→ Records from a data source:
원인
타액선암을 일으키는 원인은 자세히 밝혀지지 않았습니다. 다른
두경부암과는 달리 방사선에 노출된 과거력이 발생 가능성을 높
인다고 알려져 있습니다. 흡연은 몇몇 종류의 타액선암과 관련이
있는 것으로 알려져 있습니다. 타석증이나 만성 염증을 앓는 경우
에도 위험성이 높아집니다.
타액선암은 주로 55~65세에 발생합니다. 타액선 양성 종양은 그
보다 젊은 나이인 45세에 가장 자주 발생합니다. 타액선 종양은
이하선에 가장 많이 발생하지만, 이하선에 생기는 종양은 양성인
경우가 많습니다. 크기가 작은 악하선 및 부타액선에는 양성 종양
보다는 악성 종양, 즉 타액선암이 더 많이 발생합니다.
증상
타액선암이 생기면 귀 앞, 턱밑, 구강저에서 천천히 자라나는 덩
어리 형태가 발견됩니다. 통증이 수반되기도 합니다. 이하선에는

→ Task item:
A word-for-word restatement of the lines running from the one with "보다는 악성 종양, 즉 타액선암이 더 많이 발생합니다." to the last line of the records is the whole answer.

→ Answer box:
보다는 악성 종양, 즉 타액선암이 더 많이 발생합니다.
증상
타액선암이 생기면 귀 앞, 턱밑, 구강저에서 천천히 자라나는 덩
어리 형태가 발견됩니다. 통증이 수반되기도 합니다. 이하선에는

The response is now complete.